Text provided -
------------------------------
A cost-benefit analysis was conducted, examining three types of investment in the northern waterfront: one that called for a small public investment using what already existed, an intermediate investment, and a large investment that required the acquisition of a lot of land and environmental remediation. “What they found was the regional economic impact was the highest with the large scenario,” Thorp said.
 
The recommendations for the plan included the creation of the DRCC in 2004, supported by the business privilege tax program. The organization’s corporate sponsor, Chickie’s and Pete’s Restaurant, covers DRCC’s $100,000 annual budget instead of paying a city business tax. Thorp, a former Navy pilot, historic preservation student and Kensington neighborhood activist, was hired to lead the group last year.
 
The first order of business was creation of strategic and operating plans, which determined that DRCC was going to be “a maintenance and operating organization for the trail and some of the park spaces along it,” Thorp said.
 
The Fairmount Park Commission will own almost all the land involved, and the city will own “all of the stuff that we’re developing. That’s kind of for liability purposes,” she said. “So the model is that the city will own it, and we will operate and maintain it, in coordination with FPC.”
 
It’s the same model used by the Schuylkill River Development Corporation, which is leading the creation of the Schuylkill Banks trail and other improvements along that river. “There are some things Fairmount Park does, some things the nonprofit does, and some things that are contracted out to a third party,” Thorp explained.
 
“It’s a complicated model of maintenance, but it’s necessary in Philadelphia. We don’t have the budget in our park system to do the maintenance for this sort of infrastructure, so the funds have to be raised some other way.”
 
Portions of the DRCC’s $1.5 million operating and maintenance budget will come from grants, the city Commerce Department, and the business privilege tax program. But that won’t account for all of it, “so we’re thinking about the business improvement district, or tax increment financing for different types of long-term financing for the trail,” Thorp said, referring to a method used in Atlanta and other cities for large greenway projects that needed big amounts up front for infrastructure.
 
“We’re estimating a total of $150 million capital budget, and we only have raised about $30 million so far. We have a lot of capital fundraising that still needs to be done,” she said. “A lot of the money is federal transportation money right now.”
 
The Greenway project is currently in different stages of acquisition, which will be followed by design, remediation and construction phases. “Projects like this are built as you can do them. You’d love to just start at one end of the trail and just go straight up to the north end. But it has to be done the way that you’ve got it,” Thorp explained.
 
“We’re starting with areas where the city already owns the land. In those areas, where the acquisition is already done, those are the places that we’re moving the fastest.”
------------------------------
Data listing -
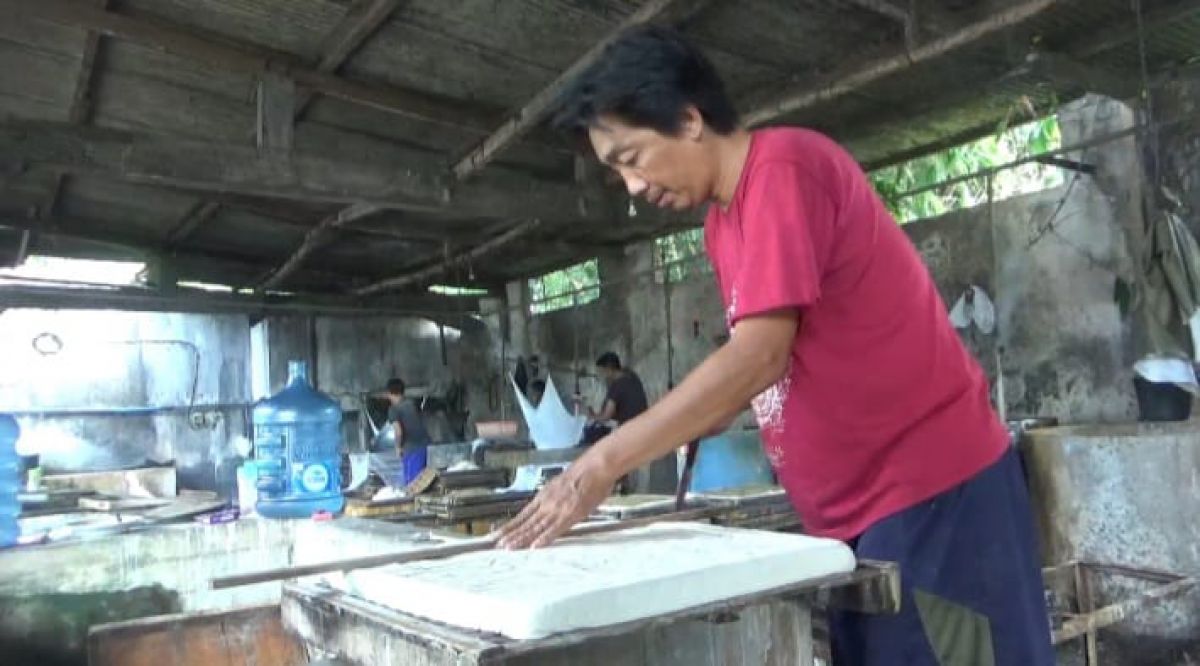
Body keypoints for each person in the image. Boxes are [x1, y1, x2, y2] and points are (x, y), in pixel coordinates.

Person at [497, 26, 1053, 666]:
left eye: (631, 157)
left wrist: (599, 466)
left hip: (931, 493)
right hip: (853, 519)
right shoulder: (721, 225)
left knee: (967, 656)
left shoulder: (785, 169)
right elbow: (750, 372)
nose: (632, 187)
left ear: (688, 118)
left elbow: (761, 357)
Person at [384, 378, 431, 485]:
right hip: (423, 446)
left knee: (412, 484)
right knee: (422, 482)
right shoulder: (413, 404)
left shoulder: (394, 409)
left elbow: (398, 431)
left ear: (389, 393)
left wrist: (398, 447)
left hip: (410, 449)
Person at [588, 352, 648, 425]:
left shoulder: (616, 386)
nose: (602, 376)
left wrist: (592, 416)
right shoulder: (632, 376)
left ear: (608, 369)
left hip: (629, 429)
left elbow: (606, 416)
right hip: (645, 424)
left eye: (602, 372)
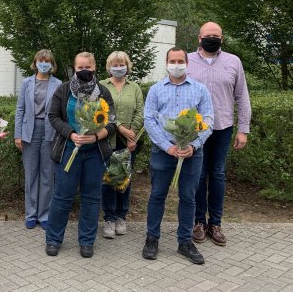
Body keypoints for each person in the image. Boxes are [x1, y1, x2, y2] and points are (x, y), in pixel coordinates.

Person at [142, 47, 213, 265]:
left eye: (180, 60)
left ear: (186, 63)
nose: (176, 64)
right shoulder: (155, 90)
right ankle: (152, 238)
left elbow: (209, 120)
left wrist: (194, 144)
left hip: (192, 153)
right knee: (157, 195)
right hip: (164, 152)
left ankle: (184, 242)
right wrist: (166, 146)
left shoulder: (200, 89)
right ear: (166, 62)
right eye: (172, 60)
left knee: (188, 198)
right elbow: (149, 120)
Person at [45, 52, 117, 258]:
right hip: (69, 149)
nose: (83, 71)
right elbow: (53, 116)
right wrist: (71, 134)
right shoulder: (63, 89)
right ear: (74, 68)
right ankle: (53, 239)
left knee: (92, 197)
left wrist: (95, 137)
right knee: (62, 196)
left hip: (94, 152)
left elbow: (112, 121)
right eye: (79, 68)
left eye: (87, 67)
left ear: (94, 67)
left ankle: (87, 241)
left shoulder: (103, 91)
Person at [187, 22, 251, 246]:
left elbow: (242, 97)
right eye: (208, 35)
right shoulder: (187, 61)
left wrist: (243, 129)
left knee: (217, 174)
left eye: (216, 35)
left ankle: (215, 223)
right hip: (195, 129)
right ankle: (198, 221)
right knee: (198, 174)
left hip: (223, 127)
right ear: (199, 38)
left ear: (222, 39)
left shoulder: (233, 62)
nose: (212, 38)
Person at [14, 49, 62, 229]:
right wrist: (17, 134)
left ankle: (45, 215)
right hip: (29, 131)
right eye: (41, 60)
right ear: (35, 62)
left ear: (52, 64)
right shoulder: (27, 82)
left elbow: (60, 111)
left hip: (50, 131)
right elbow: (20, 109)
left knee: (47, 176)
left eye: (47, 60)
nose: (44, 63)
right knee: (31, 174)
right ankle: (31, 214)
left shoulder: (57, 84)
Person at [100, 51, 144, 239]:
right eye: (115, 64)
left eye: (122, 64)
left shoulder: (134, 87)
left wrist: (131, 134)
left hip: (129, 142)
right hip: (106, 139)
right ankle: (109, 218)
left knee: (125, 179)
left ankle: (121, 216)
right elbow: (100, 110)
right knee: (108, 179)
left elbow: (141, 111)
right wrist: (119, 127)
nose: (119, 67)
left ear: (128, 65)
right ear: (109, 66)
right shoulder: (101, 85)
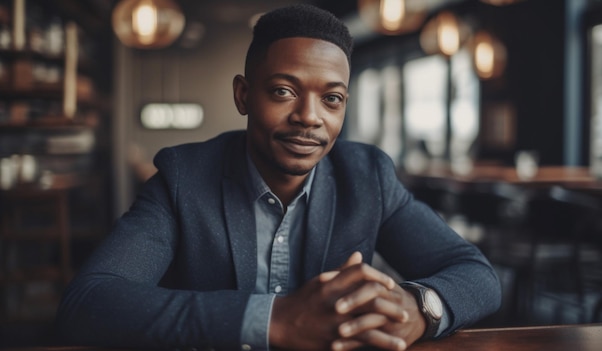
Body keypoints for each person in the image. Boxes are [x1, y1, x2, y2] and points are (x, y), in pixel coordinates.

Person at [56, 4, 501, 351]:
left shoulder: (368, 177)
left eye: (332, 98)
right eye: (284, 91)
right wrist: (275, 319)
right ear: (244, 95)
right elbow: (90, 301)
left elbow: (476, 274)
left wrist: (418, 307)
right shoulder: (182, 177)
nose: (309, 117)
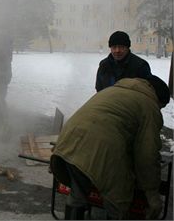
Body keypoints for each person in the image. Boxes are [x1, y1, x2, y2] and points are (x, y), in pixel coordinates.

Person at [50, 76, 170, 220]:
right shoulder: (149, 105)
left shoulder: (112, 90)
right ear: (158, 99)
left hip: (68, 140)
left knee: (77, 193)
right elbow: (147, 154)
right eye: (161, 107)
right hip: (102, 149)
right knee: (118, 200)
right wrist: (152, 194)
------------------------------
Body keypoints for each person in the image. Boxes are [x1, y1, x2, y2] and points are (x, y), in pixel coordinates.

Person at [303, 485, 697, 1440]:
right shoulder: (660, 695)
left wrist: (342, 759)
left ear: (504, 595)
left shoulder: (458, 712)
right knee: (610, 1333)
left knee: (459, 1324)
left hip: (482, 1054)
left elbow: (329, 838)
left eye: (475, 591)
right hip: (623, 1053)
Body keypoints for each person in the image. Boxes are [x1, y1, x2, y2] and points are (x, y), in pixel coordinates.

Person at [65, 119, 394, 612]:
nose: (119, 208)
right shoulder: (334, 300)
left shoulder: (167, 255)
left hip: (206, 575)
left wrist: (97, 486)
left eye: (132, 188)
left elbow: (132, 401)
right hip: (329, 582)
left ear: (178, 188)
------------------------------
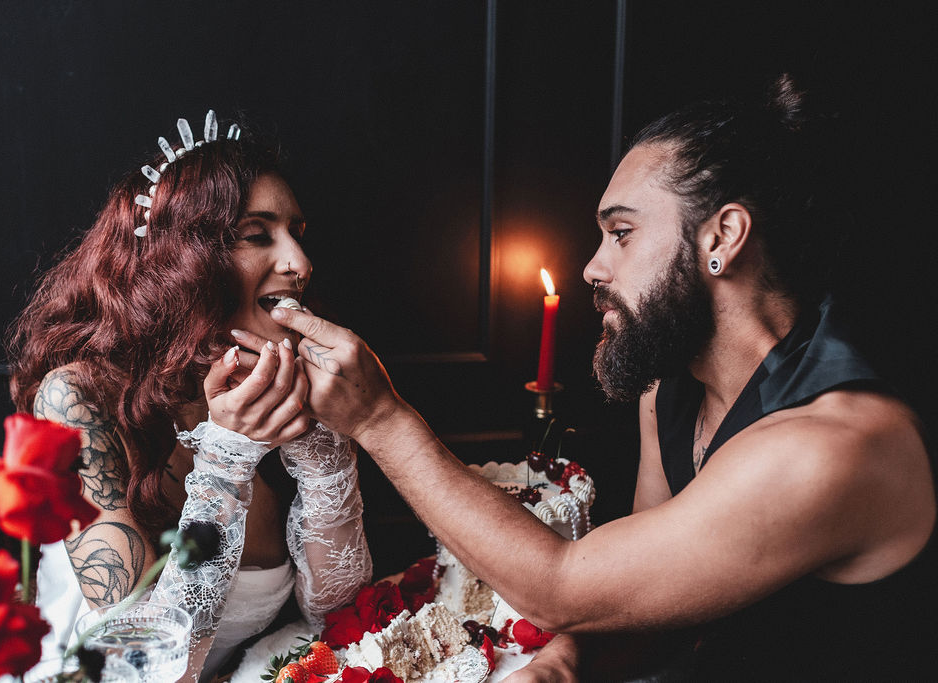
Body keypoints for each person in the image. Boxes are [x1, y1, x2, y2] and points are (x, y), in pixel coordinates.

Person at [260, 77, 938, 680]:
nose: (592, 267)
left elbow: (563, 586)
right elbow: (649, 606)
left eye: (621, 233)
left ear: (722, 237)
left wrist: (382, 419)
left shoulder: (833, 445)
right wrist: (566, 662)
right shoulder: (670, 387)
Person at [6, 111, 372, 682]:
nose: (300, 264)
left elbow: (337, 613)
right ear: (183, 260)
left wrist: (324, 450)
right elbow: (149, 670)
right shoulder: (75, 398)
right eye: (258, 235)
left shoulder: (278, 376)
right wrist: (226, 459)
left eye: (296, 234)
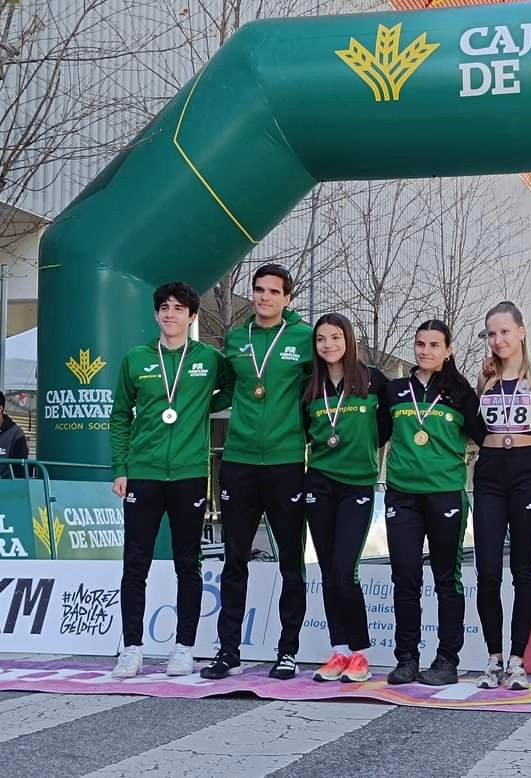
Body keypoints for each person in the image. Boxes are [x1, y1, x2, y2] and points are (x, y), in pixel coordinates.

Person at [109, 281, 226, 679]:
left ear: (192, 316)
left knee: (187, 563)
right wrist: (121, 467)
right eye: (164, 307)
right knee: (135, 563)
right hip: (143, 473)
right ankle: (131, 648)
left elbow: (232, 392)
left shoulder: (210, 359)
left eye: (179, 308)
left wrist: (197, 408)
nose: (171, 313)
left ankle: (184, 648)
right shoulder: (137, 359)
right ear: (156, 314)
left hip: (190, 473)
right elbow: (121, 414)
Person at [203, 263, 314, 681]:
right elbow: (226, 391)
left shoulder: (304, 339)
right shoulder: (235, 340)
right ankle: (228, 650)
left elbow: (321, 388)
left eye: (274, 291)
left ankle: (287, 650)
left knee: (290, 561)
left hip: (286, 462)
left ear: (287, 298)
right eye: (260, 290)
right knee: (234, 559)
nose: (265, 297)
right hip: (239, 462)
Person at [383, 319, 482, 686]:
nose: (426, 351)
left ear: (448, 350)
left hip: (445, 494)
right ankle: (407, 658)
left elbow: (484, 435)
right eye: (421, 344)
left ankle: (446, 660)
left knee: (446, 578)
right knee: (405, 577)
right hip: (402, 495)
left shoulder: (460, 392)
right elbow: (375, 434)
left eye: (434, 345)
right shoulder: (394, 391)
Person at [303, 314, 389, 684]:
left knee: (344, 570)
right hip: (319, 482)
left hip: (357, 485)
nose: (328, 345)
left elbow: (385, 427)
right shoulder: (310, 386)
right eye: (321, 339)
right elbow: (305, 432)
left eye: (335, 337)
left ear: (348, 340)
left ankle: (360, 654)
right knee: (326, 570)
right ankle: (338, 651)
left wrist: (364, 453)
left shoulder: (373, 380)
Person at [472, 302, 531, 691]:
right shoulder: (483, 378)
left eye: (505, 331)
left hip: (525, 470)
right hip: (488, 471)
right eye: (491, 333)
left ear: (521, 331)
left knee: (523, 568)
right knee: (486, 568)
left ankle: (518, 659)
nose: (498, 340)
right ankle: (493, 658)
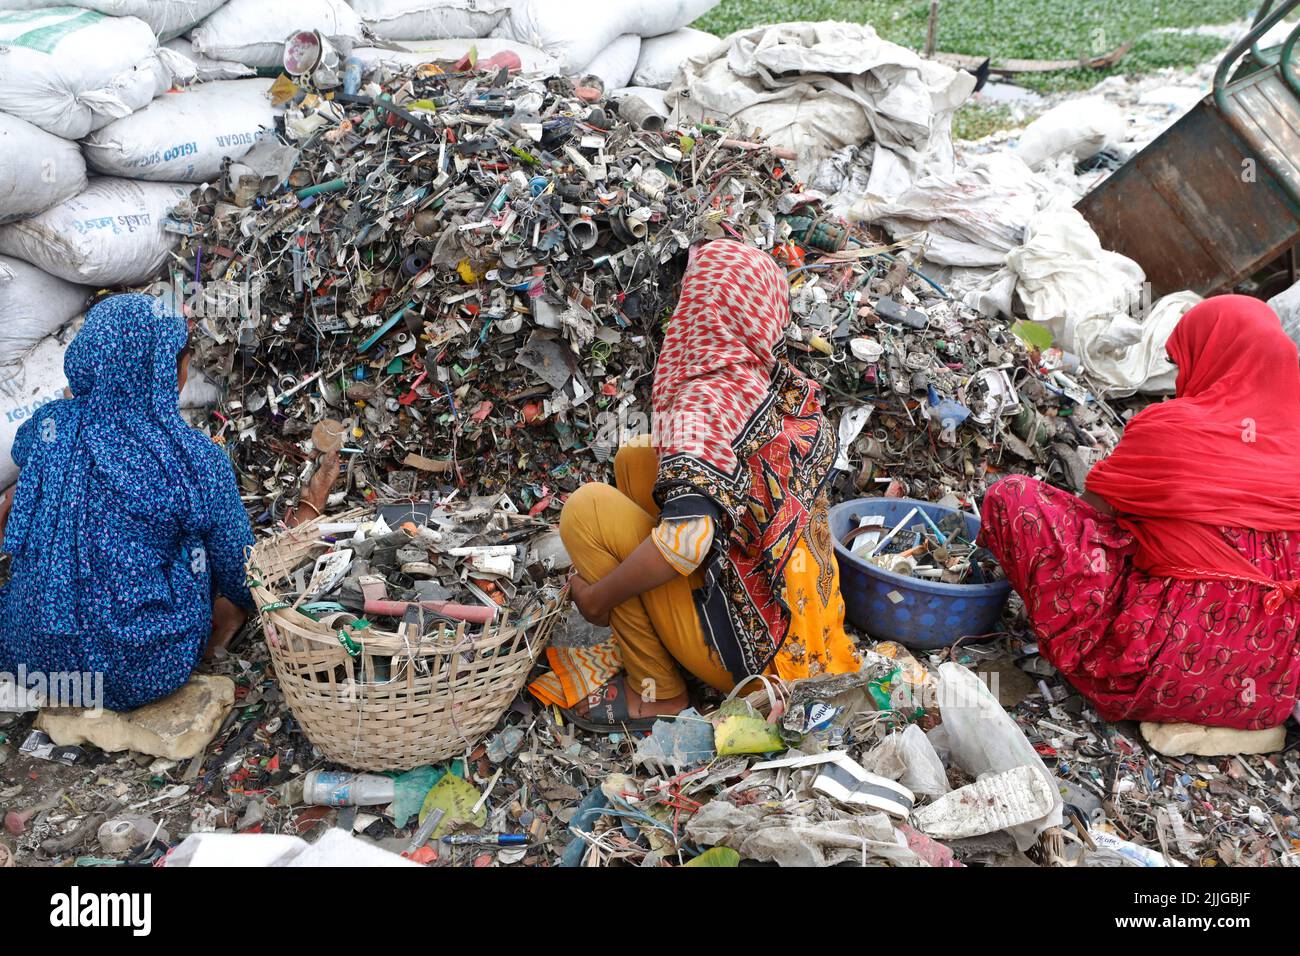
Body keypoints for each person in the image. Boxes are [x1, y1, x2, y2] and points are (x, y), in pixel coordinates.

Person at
------------------------------
Task requirements -
(1) According to the greenway text, which company is the corporate sponsor that covers DRCC's $100,000 annual budget?
(2) Return the part of the greenway text from "Portions of the" up to and including "front for infrastructure.", copied word for word.
Base your work only on the greenway text, not on the entries.

Responses to the tasks -
(1) Chickie's and Pete's Restaurant

(2)
Portions of the DRCC’s $1.5 million operating and maintenance budget will come from grants, the city Commerce Department, and the business privilege tax program. But that won’t account for all of it, “so we’re thinking about the business improvement district, or tax increment financing for different types of long-term financing for the trail,” Thorp said, referring to a method used in Atlanta and other cities for large greenway projects that needed big amounts up front for infrastructure.